– Стой, тебе туда нельзя! – вдогонку ему крикнула Ройя. Он не послушал и ворвался в хартрум, судорожно соображая, что предпринять. Он должен проверить, жив ли безлюдь, и, если его еще можно спасти, вызвать домолога, того рыжего, что работал на Ризердайна. Имя странным образом выпало из его памяти.
Комната предстала перед ним в том виде, какой запомнилась во время ночного осмотра. Казалось, в ней ничего не изменилось, но стоило поднять голову, и взгляду открылось жуткое зрелище. Прежде по центру потолка пролегали две дубовые балки, но кто‑то выдрал их с корнем, неаккуратно, орудуя ломом или гвоздодером. Для хартрума подобное изуверство было равносильно тому, как если бы человеку вспороли спину и вырвали позвоночник.
– Кто это сделал? – спросил он у Ройи, прибежавшей следом за ним. Она застыла на пороге, обхватив себя руками и плавно покачиваясь, словно пыталась убаюкать свою тревогу.
– Не знаю. Это случилось той ночью, когда я просила тебя остаться. Только я ничего не видела…
– И не слышала? – удивился Рин, уверенный, что невозможно учинить такие разрушения по-тихому, тем более в безлюде, реагирующем на любое вмешательство извне. Тихий дом не назовут Ревущим. Сложно представить, что он не сопротивлялся и не звал на помощь лютину, чьим долгом было оберегать безлюдя.
– Ничего. – Она мотнула головой и забормотала, не делая ни пауз, ни вздохов: – Я плохо помню то утро.

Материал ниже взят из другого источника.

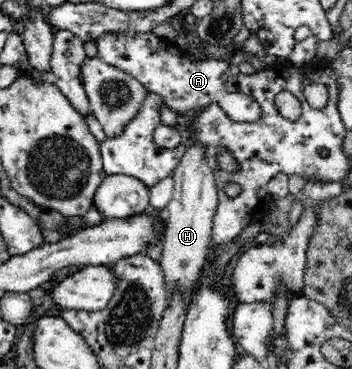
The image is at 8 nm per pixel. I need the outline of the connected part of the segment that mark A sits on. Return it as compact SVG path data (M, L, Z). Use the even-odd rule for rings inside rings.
M122 31L106 33L95 41L97 56L108 65L118 67L137 79L147 92L160 95L163 104L176 113L197 113L207 104L216 102L232 118L239 121L255 121L259 118L259 105L249 96L240 93L229 94L225 83L231 76L230 61L207 58L190 61L186 54L176 49L174 43L153 32L134 33Z

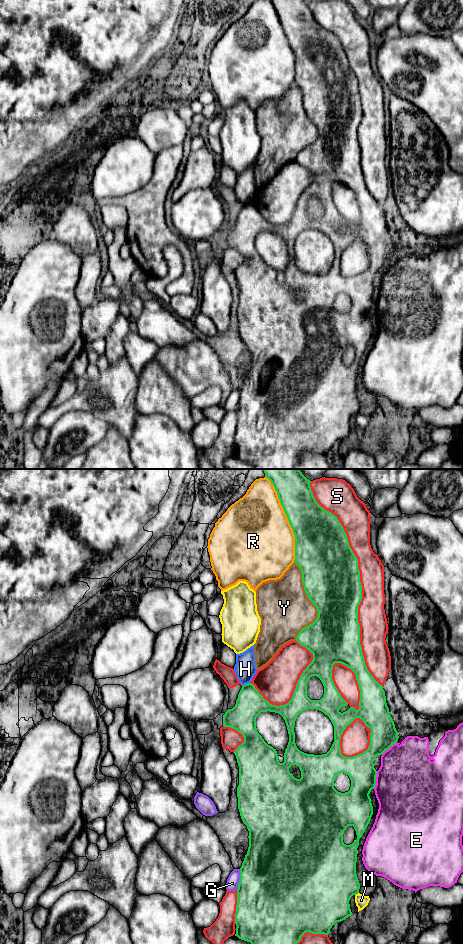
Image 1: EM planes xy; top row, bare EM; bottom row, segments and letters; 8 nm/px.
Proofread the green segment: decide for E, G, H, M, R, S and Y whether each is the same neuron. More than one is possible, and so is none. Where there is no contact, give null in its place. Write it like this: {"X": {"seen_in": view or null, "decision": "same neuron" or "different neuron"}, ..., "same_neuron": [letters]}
{"E": {"seen_in": "xy", "decision": "different neuron"}, "G": {"seen_in": "xy", "decision": "different neuron"}, "H": {"seen_in": "xy", "decision": "different neuron"}, "M": {"seen_in": "xy", "decision": "different neuron"}, "R": {"seen_in": "xy", "decision": "different neuron"}, "S": {"seen_in": "xy", "decision": "different neuron"}, "Y": {"seen_in": "xy", "decision": "different neuron"}, "same_neuron": []}

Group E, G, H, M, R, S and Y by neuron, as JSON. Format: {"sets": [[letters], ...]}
{"sets": [["E"], ["G"], ["H"], ["M"], ["R"], ["S"], ["Y"]]}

Мне не здоровилось, и я не сразу заметила перемены. А потом, потом я поняла, что безлюдь мертв.
Договорив, Ройя уронила лицо в ладони и зарыдала. Она до сих пор была в ужасе и не могла совладать с собой.
В отличие от лютины, поставившей клеймо скорби на своем безлюде, Рин отказывался признавать его гибель. Он вывернул карманы, вытряхнул их содержимое и стал ждать, гипнотизируя взглядом засушенные цветки клевера, рассыпавшиеся по полу. Приманка оставалась нетронутой. Безлюдь молчал, как молчат мертвые.

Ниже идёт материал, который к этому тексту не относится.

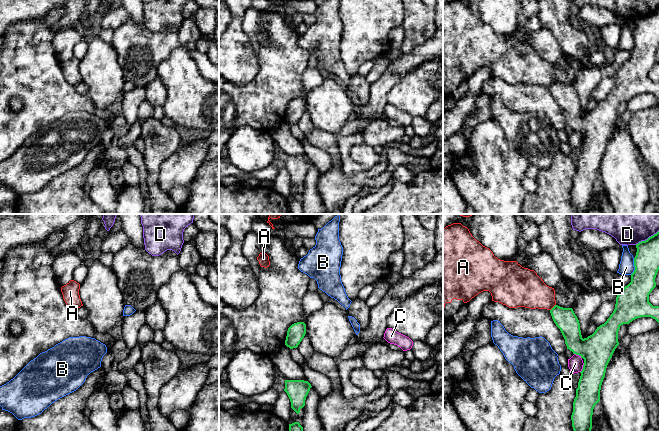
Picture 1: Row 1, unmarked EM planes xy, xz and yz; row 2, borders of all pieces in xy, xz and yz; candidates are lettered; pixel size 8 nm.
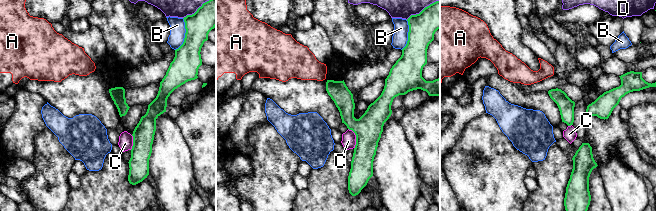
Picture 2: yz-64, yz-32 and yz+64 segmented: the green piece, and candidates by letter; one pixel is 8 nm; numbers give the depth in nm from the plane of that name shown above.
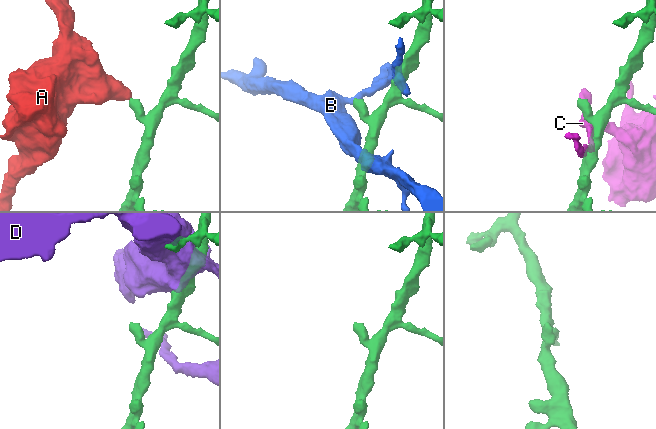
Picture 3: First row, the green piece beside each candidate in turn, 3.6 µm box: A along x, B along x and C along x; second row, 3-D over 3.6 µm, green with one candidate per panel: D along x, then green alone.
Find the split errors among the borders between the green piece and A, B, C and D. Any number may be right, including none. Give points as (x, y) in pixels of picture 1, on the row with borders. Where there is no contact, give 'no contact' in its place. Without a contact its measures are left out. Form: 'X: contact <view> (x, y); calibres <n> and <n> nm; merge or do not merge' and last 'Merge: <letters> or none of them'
A: contact yz (553, 307); calibres 180 and 280 nm; do not merge
B: contact yz (634, 266); calibres 240 and 130 nm; do not merge
C: contact yz (583, 368); calibres 260 and 120 nm; do not merge
D: contact yz (647, 239); calibres 200 and 460 nm; do not merge
Merge: none of them

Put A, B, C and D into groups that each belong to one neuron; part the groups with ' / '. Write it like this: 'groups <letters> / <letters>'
groups A / B / C / D

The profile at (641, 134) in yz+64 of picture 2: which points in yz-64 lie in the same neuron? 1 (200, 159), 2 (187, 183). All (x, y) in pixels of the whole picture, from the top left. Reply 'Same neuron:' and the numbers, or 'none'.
Same neuron: 1

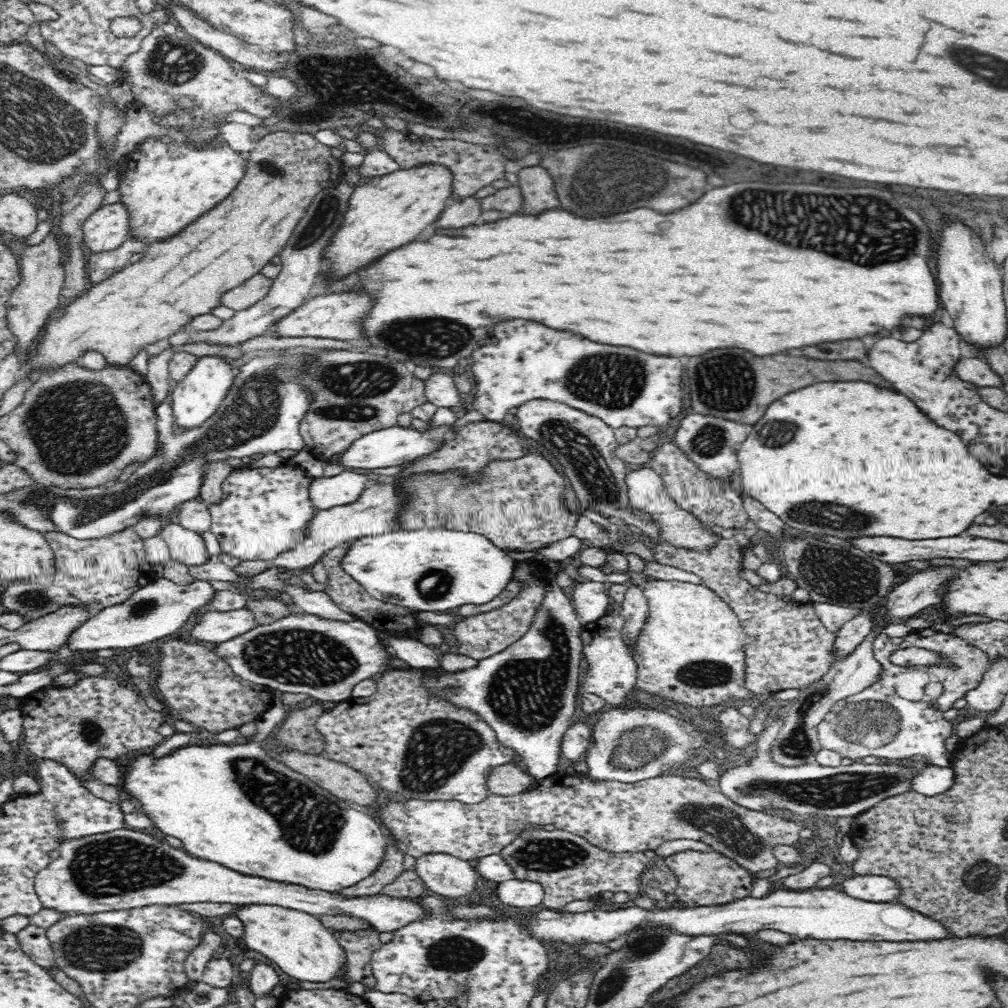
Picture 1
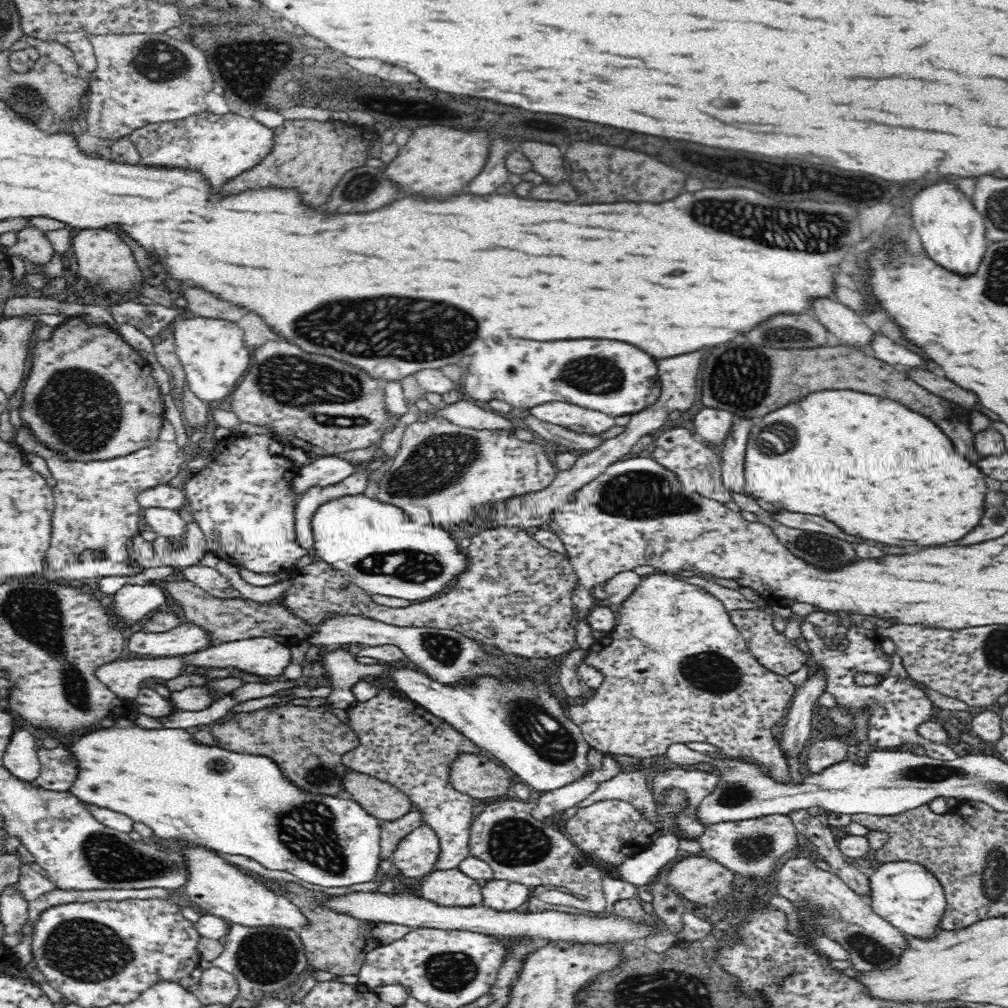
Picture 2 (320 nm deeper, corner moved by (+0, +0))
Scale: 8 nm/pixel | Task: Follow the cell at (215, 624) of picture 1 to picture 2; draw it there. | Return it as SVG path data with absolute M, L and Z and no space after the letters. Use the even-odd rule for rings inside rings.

Рин чувствовал себя врачевателем, который прикладывал к губам больного зеркальце, чтобы проверить, жив ли тот, и, отказываясь признавать очевидное, искал другое, чтобы уловить призрак слабого дыхания.
Он похлопал себя по карманам. В его инспекторской куртке всегда лежал коробок спичек, однако сейчас при нем ничего не было. Рин обратился к Ройе, напугав ее своей просьбой.

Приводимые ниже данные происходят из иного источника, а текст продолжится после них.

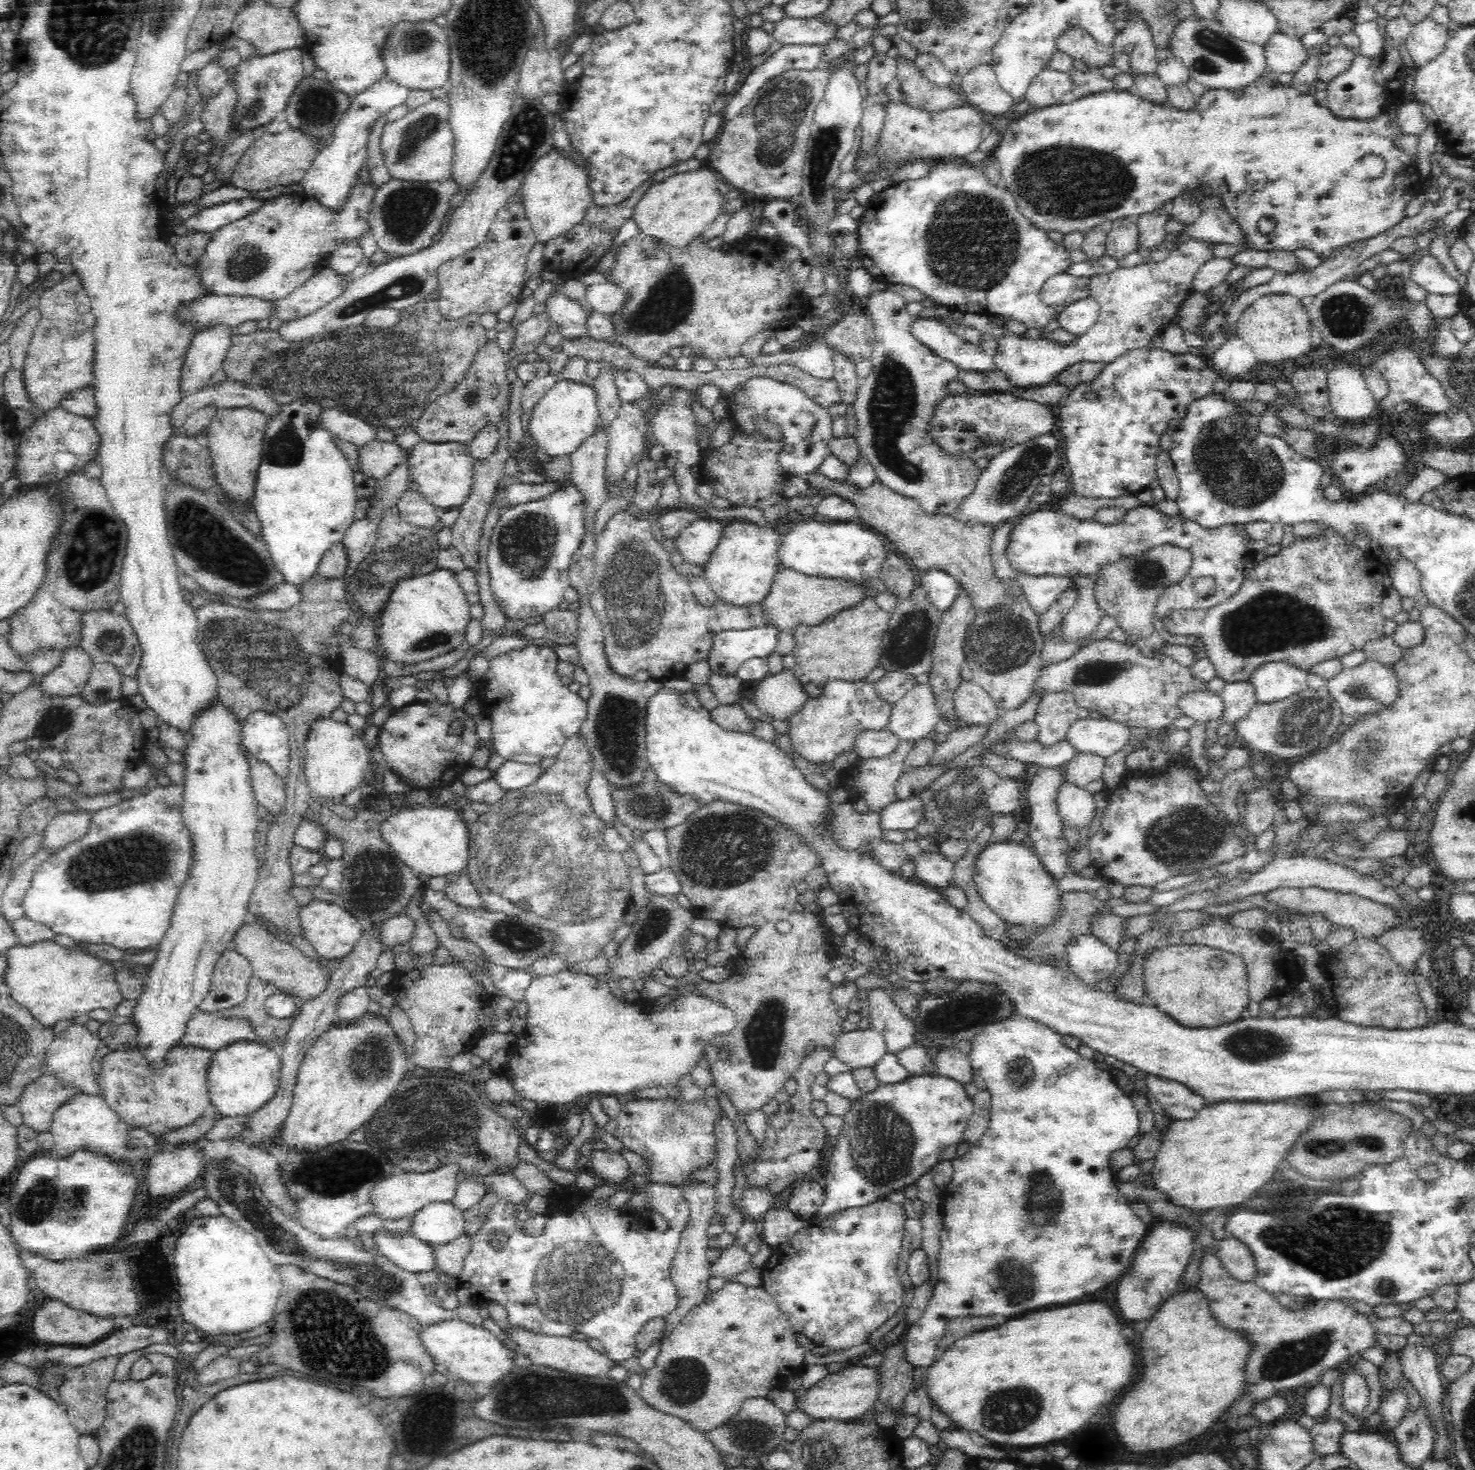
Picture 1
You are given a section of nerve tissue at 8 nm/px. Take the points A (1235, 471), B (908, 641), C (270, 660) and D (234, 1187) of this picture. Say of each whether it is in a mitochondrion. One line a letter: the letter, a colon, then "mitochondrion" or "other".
A: mitochondrion
B: mitochondrion
C: mitochondrion
D: mitochondrion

– Спички? Зачем? – ахнула она, решив, что он задумал устроить поджог.
– Запах дыма пугает безлюдей. Если он еще жив, то проявит себя.
– Откуда ты знаешь?
– Потому что я работал домографом. – Признание сорвалось с языка прежде, чем Рин осознал, каким потрясением оно может обернуться для Ройи.